Written exercise: Continue the weekly comment below about The In-Laws and the Fed, picking up right after its final line.

Selection:
--------------------------------------------------

Atonal Music
August 30, 2020 – Weekly Comment
There’s a comedy from 1979 called The In-Laws. Peter Falk plays rogue CIA agent Vince Ricardo, who is trying to thwart a Central American dictator’s plans to set off a panic in the western world by printing off trillions of dollars of major currencies (having stolen the necessary engravings), thus upending the global financial system. Alan Arkin plays NY dentist Sheldon Kornpett whose daughter is engaged to marry Ricardo’s son. Vince explains the situation to Sheldon in a cafeteria…
Vince Ricardo : What do you think will happen when they run off this dough… and there’s trillions of extra dollars, francs, and marks floating around? You’ve got a collapse of confidence in the currency. People are gonna panic. There’s gonna be gold riots, atonal music… political chaos, mass suicide. Right? It’s Germany before Hitler. You can see that. Jesus, I don’t know what people are gonna do… when a six-pack of Budweisers costs $1,200. That’ll be awful.
Prescient. Except this time it’s not a lovable dictator who is trying to destroy the value of the US currency, it’s the Fed.
![](https://www.chartpoint.com/wp-content/uploads/2020/08/General-Garcia.png)

--------------------------------------------------

Record excerpts:

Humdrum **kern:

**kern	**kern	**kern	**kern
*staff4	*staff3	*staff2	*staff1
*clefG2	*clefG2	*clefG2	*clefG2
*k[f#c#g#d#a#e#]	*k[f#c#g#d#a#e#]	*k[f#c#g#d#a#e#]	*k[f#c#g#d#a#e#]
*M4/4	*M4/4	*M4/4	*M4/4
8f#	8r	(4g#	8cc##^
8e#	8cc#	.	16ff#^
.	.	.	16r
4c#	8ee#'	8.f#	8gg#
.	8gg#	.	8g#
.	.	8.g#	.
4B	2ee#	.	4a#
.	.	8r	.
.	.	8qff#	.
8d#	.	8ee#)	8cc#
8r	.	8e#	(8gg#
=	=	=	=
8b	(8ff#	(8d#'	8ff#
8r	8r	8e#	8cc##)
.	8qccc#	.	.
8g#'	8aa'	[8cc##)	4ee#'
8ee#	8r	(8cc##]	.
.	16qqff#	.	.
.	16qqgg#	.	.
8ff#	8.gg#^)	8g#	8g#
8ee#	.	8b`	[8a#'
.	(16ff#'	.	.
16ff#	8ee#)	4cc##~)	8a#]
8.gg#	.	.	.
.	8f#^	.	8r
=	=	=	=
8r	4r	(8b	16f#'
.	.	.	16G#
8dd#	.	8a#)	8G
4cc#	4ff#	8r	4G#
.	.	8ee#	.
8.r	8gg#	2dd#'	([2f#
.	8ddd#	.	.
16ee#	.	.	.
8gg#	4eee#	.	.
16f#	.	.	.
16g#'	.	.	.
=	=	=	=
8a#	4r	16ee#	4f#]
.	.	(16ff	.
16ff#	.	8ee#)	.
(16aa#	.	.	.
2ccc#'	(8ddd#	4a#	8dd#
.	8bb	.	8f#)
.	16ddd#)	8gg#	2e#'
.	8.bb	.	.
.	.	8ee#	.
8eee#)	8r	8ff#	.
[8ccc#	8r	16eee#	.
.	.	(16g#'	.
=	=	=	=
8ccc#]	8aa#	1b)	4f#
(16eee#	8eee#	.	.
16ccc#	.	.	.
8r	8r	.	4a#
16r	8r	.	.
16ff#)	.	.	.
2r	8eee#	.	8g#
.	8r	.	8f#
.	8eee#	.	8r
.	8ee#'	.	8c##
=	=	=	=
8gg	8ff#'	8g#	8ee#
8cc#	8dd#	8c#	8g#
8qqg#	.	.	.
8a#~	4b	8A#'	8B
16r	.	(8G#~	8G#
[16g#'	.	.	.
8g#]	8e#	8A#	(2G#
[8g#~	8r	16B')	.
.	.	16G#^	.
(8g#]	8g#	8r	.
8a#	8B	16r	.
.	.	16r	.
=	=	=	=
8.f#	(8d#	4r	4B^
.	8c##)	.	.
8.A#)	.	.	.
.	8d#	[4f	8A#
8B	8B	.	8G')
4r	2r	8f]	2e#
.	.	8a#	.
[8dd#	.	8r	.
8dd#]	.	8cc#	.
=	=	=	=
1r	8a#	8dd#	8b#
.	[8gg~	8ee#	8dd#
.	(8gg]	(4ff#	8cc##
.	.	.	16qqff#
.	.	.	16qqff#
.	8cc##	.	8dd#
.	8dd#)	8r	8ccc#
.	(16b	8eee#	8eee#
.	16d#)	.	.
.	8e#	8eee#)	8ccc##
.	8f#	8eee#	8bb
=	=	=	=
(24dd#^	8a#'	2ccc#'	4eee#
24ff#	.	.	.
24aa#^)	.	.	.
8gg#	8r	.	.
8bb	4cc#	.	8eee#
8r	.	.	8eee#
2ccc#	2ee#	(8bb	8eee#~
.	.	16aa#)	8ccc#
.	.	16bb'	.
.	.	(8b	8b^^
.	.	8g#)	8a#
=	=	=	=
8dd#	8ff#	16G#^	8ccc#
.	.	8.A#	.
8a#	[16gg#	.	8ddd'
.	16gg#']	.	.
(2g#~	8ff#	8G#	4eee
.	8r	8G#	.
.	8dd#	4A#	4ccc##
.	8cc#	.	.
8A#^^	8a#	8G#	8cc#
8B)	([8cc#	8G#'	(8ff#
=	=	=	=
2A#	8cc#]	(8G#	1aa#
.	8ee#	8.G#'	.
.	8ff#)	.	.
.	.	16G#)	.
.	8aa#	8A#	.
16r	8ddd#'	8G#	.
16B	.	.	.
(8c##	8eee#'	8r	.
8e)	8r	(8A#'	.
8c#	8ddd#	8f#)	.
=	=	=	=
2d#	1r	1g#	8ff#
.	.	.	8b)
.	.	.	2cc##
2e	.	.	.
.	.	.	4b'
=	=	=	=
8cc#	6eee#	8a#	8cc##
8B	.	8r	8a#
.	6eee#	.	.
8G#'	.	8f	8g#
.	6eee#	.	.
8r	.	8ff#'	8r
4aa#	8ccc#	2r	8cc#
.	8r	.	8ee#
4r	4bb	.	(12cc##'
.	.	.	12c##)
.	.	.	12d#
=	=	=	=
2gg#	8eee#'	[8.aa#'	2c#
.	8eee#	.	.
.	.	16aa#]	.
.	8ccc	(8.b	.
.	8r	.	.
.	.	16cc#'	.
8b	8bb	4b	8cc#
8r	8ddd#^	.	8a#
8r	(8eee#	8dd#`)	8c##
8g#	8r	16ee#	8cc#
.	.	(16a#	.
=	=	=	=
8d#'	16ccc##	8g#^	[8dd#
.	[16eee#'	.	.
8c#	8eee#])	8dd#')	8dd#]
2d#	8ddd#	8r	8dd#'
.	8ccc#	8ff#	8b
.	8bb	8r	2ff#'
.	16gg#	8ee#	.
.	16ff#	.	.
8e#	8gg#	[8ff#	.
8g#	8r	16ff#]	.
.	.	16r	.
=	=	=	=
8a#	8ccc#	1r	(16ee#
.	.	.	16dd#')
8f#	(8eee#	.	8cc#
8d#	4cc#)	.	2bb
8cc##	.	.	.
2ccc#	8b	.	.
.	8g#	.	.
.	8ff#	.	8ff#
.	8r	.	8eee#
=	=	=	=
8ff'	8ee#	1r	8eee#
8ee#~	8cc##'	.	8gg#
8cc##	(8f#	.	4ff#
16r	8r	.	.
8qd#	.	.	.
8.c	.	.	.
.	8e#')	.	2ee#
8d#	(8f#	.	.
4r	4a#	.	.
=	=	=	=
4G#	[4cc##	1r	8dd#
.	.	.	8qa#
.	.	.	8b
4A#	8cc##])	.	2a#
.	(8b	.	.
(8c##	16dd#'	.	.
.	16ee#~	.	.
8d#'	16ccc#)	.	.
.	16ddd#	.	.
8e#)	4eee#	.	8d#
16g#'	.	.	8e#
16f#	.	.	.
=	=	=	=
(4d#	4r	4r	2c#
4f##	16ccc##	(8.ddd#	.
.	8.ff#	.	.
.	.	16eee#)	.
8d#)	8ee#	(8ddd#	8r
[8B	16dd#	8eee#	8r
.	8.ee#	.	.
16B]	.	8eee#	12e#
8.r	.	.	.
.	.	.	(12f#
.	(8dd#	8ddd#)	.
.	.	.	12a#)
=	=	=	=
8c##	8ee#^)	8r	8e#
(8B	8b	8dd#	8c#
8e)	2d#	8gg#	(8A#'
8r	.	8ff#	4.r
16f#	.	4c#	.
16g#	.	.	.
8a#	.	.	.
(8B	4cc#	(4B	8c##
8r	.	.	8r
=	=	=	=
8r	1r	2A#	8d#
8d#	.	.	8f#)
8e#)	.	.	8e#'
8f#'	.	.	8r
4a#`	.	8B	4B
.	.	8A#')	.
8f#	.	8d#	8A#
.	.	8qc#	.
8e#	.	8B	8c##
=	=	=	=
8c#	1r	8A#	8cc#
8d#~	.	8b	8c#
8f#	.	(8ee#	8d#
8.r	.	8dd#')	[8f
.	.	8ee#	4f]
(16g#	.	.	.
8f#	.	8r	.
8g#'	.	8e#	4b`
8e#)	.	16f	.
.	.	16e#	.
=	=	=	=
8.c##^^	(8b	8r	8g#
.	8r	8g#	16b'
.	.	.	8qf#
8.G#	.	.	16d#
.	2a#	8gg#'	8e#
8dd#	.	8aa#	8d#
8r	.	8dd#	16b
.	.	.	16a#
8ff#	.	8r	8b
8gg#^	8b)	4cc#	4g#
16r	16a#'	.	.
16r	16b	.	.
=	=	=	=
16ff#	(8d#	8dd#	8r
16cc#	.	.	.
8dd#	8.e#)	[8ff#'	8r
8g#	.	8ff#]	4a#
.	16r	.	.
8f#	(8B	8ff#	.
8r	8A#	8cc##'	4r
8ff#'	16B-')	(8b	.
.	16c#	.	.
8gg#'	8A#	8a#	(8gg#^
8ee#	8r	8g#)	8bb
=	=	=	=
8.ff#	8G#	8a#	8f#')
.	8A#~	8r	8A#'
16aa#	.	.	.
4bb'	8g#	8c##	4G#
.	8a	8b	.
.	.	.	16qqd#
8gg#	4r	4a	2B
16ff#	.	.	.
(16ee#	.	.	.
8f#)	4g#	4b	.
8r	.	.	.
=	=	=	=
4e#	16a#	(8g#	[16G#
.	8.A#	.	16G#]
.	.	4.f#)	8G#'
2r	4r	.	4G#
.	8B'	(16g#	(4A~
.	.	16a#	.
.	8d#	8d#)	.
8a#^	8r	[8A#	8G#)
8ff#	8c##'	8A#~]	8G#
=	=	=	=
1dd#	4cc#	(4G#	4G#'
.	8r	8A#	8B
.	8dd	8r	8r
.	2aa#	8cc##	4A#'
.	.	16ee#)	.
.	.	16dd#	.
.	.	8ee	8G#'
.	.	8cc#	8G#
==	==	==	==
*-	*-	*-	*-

--------------------------------------------------

Final result:
From a paper on Atonal Music: “We further argue that neural correlates of uncertainty estimation could represent a central mechanism for engaging with Atonal Music and that such contexts engender a comparatively weak predictive model in the listener.” Hard to argue with that… because I have no idea what the hell it means. But I have come up with some thoughts relating to a predictive model having watched Powell’s pirouette to inflation averaging. And for those I rely heavily on Vince Ricardo. Gold riots, collapse in confidence, political chaos. I just hope we can avoid atonal music.
In terms of the dollar, it has recently been weakening but is nowhere near the low set in 2008. As shown below the low in DXY during the GFC was 70.70 vs 92.37 now. The halfway back level from the 2008 low to the high just after Trump’s election is 87.25 which would likely correspond to EUR around 1.30 vs 1.19 now. In 2017, after a similar sell-off there was a bounce off the 91.00 area which could easily occur again. However, the Fed is overtly providing wind at the back of dollar shorts as it seeks to create inflation, that is, to diminish the purchasing power of dollars. They’ve been fairly successful with this strategy when it has come to Nasdaq, and have recently chalked up some success in the gold market.
![](https://www.chartpoint.com/wp-content/uploads/2020/08/DXY-AUG-2020.gif)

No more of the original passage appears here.